Decision Database
Leitsätze:
1) Ein Radarbergfahrer, der keine Sprechfunkverständigung mit einem Talfahrer herbeiführen kann, hat - im Gegensatz zur gefährlichen Radartalfahrt - keine Anhaltepflicht, solange sich eine Gefahrenlage nicht konkretisiert hat.
2) Wer ohne Radarschifferzeugnis im Nebel fährt, hat - auch wenn das an Bord befindliche Radargerät eingeschaltet ist - den Anscheinsbeweis für einen schuldhaft falschen Kurs zu entkräften.
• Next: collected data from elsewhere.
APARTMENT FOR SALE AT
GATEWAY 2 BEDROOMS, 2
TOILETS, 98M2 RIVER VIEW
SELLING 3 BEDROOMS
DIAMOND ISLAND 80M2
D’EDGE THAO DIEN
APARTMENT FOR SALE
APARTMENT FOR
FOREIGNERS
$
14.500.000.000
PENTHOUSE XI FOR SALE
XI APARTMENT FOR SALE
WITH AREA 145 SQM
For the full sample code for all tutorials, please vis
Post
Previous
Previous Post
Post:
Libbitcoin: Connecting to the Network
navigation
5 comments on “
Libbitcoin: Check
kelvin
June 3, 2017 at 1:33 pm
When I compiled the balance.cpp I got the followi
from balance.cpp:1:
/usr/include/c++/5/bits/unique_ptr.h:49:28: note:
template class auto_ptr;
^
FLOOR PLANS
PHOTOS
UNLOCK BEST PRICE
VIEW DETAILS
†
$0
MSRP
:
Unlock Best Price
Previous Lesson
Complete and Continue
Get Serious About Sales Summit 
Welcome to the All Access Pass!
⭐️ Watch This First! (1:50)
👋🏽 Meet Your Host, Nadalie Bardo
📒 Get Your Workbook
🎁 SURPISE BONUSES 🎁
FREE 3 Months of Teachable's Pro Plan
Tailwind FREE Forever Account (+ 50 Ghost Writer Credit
3) Kommt die vorgeschriebene Sprechfunkverständigung über den Begegnungskurs nicht zustande, entsteht für den Radartalfahrer eine Gefahrenlage mit der Verpflichtung, die Fahrt sofort einzustellen.
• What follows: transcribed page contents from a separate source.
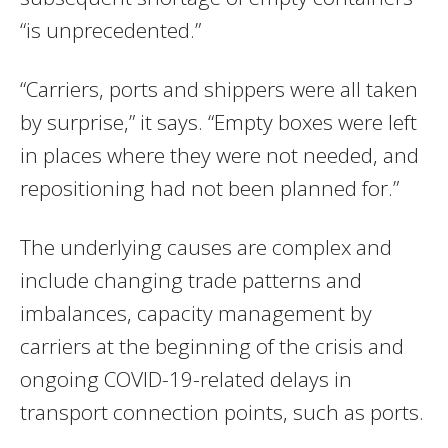
“is unprecedented.”
“Carriers, ports and shippers were all taken
by surprise,” it says. “Empty boxes were left
in places where they were not needed, and
repositioning had not been planned for.”
The underlying causes are complex and
include changing trade patterns and
imbalances, capacity management by
carriers at the beginning of the crisis and
ongoing COVID-19-related delays in
transport connection points, such as ports.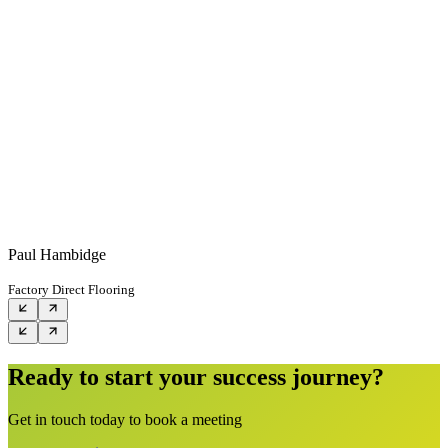
Paul Hambidge
Factory Direct Flooring
Ready to start your success journey?
Get in touch today to book a meeting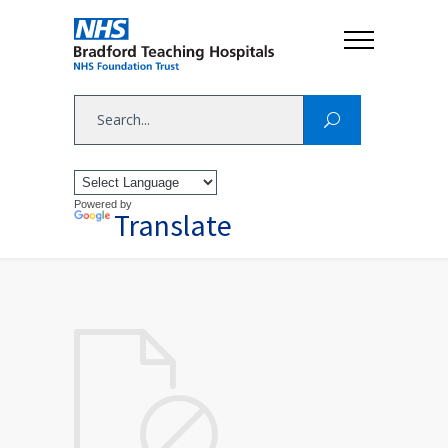
Powered by
Translate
4) Die Nichtbeachtung eines Kursänderungsverbotes gehört zu den schwerwiegendsten Verstößen auf dem Rhein.
Urteil des Rheinschiffahrtsgerichts in Duisburg-Ruhrort
vom 23. Juni 1978
5 C 6/78 BSch (rechtskräftig)
Zum Tatbestand:
Bei einer Sichtweite von nur etwa 100 m und eingeschaltetem Radar kollidierte das der Klägerin gehörende Schubboot G mit dem vorgespannten leeren Schubleichter E bei Rheinkm 798 auf der Talfahrt mit dem zu Berg kommenden beladenen, dem Beklagten gehörenden MTS R, auf dem gleichfalls das Radargerät in Betrieb war, jedoch niemand an Bord das Radarschifferzeugnis hatte. Schäden entstanden an G und E.
Die Klägerin verlangt aus eigenem und abgetretenem Recht Schadensersatz in Höhe von ca. 62 000,- DM und behauptet, daß ihr Schubverband nur mit halber Kraft gefahren sei.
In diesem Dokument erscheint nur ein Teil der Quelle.